僕はやりたいことをやっているだけです(笑)。普段からいろいろな社会問題をたくさんインプットしておいて、自分がやりたいことに繋げるというやり方をしています。自分も楽しみながら、やりたいことの先に喜んでくれる人がいたらいいなと、一石二鳥な考え方です。デザインとうまく組み合わせることで、見る人にも伝わりやすくなり、世界はもっとよくなっていくんじゃないかなと期待しています。自分の身を削ってまで救おうというストイックな感じではなく、なるべくみんながよくなるようにパズルを組み立てていくことが、クリエイターの役割、デザイナーの仕事だと思っていますね。

貝塚さん

カンボジアはまだまだ教育が十分でなく、中には字を書けない方もいます。それで貧困に陥ってしまう人も。デザインを使って教育とビジュアルを上手に繋げ、みんなにわかりやすく楽しく情報を伝えるきっかけづくりをしたいと思っています。プラネタリウムやアニメーションの制作は、そのきっかけづくりになっていると思います。こういった活動を通して、教育の向上にも繋げていきたいですね。

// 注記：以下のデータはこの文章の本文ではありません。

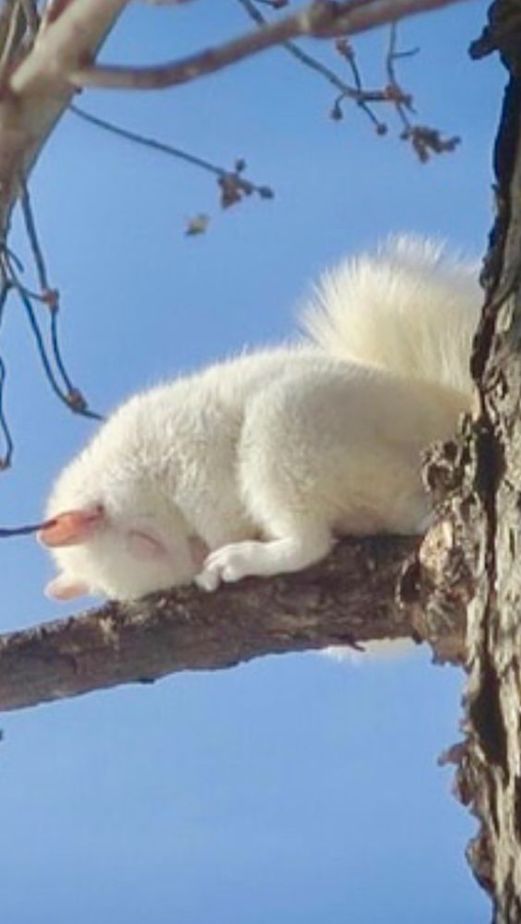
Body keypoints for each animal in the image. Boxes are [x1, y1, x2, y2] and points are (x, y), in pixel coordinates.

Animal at [39, 235, 480, 602]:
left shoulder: (188, 459)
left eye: (143, 541)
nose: (197, 558)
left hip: (288, 433)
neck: (132, 466)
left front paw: (215, 555)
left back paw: (241, 558)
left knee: (308, 542)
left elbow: (213, 508)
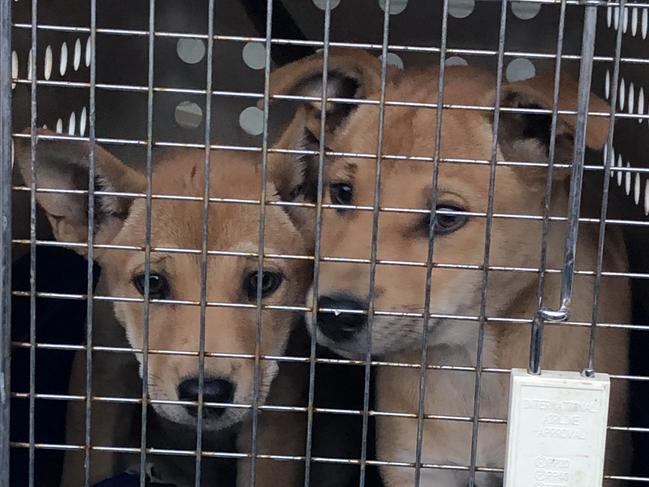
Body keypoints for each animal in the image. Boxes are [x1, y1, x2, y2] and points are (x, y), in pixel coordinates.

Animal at [16, 133, 316, 487]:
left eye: (262, 281)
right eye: (151, 282)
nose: (205, 392)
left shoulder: (275, 419)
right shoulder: (102, 381)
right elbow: (88, 464)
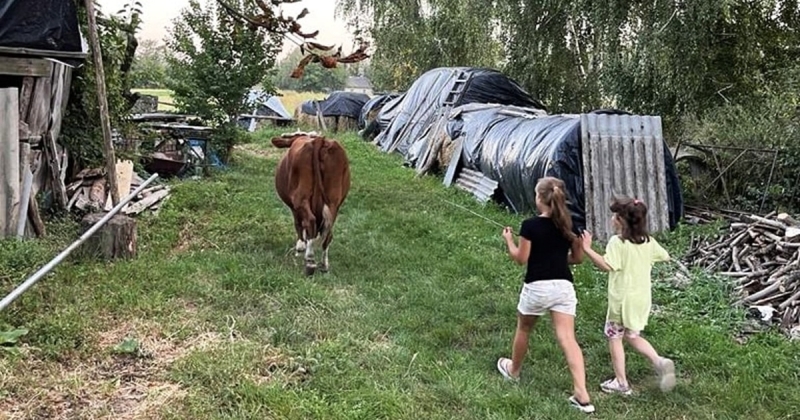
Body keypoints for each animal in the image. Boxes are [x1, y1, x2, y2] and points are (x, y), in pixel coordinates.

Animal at [272, 132, 350, 276]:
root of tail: (320, 140)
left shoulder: (294, 208)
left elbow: (298, 224)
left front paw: (300, 246)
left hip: (300, 197)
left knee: (310, 220)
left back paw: (310, 261)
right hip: (334, 201)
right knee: (328, 231)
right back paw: (324, 265)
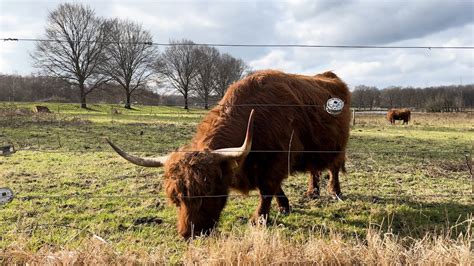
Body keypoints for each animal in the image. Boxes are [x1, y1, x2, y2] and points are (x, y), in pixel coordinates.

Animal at [108, 69, 352, 238]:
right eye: (175, 198)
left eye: (208, 192)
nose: (189, 234)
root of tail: (331, 77)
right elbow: (275, 189)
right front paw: (284, 206)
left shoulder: (277, 161)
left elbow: (267, 190)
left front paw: (259, 219)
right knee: (314, 169)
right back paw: (312, 192)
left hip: (337, 145)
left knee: (333, 168)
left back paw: (335, 192)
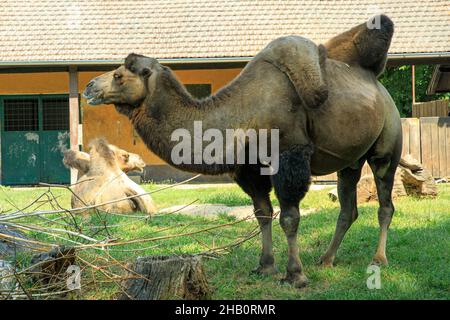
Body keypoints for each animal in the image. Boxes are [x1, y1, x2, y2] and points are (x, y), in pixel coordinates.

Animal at [83, 16, 400, 288]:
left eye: (119, 75)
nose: (88, 87)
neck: (242, 114)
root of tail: (380, 87)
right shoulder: (250, 168)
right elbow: (262, 214)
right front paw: (265, 266)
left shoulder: (289, 156)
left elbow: (289, 217)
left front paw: (295, 275)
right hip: (351, 161)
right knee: (348, 207)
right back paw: (326, 259)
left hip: (386, 148)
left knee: (385, 203)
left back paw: (379, 259)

絵を切り取り、スマホのアプリを使ってコマ撮りのアニメーションを作る、子ども向けのワークショップ。

F.I.N編集部

カンボジアの人々は、デザインに対して興味関心を持っていますか?

中村さん

まだまだ発展途上です。カフェなどは取り入れるのも早いのでだんだんとおしゃれなお店も増えています。アート市場はまだまだなので、アートイベントなどももっと盛り上げていけたらいいなと思っています。デザインに関しても発展途上で、インテリア系のデザイナーは少し増えましたが、グラフィックデザイナーはほとんどいないのが現状です。経済発展の激しい国なので海外に留学して学んで来た人も多く、これから急激に伸びていくのではと思っています。

 

F.I.N編集部

5年先の未来について、どのように考えていますか?

中村さん

日本もカンボジアも教育体制はすごく変わって来ています。クリエイティブな考え方を持ったり、先に話したように一石二鳥で考えたりと、日本もカンボジアも変わるといいと思っています。理想としては、デザイナーだけでなく、誰でもビジュアルで表現したり、BtoCでデザインを学んだり、より相手に伝わりやすく表現したりするということを意識してものづくりができるようになること。そうすることで、学ぶ場も変わっていたりすると思います。

貝塚さん

機械化がどんどん進む中、人が担える部分は限られてきますが、その分、人にしかできない部分もあります。人との対話、人を考えること、人しか考えられない考え方を大事にしたいと思います。そして、デザインとして、それらをどう組み立てていくか、この5年で培うべきところかと思います。

編集後記

中村さんのカンボジアでの活動は、自然体で、優しい、ゆえに全ての人に持続可能な取組になっている。そんな印象を受けました。

どうしても、社会問題に向き合おうとすると、自分の行動一つで、いかに世の中が変わるかを考えてしまうが、まずは、身近な環境が少しずつでも変化していく事を願い活動を続けていく、それが大きな変化のきっかけになるのだと気付かされました。